(EXERCISE INPUTS)

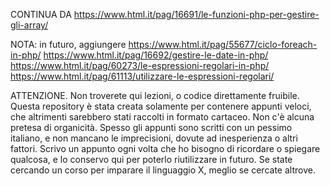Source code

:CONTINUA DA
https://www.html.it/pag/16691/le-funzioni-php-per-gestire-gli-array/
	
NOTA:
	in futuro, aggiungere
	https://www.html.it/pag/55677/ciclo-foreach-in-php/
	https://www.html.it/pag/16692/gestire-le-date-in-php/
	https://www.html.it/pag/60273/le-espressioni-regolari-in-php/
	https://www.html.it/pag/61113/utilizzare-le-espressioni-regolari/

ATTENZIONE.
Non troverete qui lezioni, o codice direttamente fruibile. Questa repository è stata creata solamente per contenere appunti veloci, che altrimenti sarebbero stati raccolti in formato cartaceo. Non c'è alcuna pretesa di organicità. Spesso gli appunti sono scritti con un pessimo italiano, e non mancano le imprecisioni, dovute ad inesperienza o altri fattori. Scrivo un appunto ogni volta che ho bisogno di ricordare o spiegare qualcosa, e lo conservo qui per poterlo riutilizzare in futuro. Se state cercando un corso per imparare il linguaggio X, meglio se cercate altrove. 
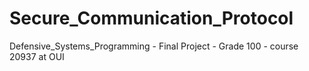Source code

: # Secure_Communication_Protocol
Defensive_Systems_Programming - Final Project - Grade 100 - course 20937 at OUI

(End EXERCISE INPUTS)
(EXERCISE INPUTS)

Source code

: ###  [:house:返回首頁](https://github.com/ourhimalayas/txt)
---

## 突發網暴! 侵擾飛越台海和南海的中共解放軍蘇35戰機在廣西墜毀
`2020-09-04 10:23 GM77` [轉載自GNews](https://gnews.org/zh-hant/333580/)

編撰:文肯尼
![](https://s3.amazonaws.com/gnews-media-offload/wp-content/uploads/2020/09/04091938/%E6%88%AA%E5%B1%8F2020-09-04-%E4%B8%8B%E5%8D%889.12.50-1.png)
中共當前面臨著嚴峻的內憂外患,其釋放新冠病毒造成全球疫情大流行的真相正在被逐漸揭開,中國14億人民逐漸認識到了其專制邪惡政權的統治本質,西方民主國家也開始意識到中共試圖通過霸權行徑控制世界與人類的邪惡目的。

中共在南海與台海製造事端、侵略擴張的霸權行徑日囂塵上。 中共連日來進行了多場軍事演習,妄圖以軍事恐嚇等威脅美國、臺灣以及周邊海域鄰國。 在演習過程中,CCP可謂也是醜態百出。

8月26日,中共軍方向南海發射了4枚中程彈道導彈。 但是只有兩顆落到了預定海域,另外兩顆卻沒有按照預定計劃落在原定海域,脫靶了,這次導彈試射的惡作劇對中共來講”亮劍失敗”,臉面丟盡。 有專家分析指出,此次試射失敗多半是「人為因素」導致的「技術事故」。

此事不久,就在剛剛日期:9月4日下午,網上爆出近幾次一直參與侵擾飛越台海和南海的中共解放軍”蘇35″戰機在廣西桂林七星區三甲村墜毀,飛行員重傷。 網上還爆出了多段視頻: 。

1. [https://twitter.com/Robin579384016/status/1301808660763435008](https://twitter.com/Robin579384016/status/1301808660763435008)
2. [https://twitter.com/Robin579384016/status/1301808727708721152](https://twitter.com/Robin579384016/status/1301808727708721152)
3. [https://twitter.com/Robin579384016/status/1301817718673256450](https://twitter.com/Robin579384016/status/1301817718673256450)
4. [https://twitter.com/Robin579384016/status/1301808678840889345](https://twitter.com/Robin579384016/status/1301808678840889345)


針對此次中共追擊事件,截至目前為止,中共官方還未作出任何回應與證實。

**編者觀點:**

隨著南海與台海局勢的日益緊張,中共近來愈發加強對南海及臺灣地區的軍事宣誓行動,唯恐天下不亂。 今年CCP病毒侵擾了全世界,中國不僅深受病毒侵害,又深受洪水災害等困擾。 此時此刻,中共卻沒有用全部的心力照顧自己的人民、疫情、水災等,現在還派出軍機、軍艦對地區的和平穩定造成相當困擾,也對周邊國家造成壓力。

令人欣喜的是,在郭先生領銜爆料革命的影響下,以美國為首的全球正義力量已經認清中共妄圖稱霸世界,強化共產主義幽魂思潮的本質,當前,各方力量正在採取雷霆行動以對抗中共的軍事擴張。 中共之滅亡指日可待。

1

(End EXERCISE INPUTS)
(EXERCISE INPUTS)

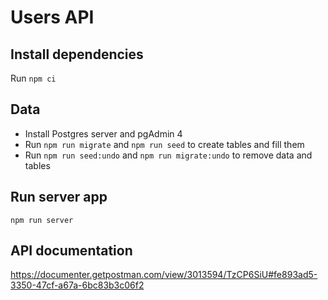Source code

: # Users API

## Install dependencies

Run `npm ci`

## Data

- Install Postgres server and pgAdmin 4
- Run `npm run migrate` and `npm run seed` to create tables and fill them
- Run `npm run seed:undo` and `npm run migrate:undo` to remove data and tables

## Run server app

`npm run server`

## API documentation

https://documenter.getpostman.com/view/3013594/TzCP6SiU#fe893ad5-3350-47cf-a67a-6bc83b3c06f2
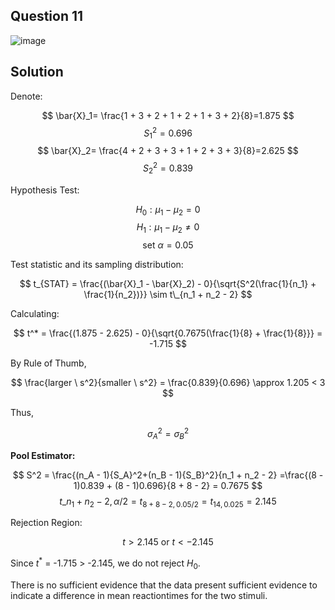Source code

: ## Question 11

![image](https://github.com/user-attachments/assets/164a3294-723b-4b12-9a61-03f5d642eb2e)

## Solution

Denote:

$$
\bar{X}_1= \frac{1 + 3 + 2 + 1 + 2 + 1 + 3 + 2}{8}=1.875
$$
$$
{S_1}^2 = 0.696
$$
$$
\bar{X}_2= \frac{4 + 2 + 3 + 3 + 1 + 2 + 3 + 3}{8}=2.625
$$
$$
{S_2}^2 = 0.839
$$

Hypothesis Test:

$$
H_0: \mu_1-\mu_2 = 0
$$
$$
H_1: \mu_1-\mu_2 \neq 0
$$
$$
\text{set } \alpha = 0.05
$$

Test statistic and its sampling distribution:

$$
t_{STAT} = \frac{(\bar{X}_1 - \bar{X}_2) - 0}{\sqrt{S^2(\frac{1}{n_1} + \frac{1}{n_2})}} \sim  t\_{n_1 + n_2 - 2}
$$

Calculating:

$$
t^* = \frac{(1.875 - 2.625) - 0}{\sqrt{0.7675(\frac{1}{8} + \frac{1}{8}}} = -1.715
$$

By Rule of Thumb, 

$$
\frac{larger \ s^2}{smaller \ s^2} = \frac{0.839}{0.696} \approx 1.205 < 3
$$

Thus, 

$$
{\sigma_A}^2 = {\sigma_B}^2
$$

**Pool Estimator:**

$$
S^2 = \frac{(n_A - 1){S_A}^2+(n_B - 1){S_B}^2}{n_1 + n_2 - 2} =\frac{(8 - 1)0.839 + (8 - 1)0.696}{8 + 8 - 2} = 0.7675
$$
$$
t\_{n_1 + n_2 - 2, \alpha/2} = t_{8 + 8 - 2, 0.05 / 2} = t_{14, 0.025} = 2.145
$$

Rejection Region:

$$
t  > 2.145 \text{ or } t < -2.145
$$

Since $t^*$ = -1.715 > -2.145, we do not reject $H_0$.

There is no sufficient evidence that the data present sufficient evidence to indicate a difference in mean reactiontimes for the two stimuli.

(End EXERCISE INPUTS)

# YOUR INSTRUCTIONS
Look through the listing above and give the number of lines containing the string "server", with nothing else.

# OUTPUT OF THE EXERCISE
3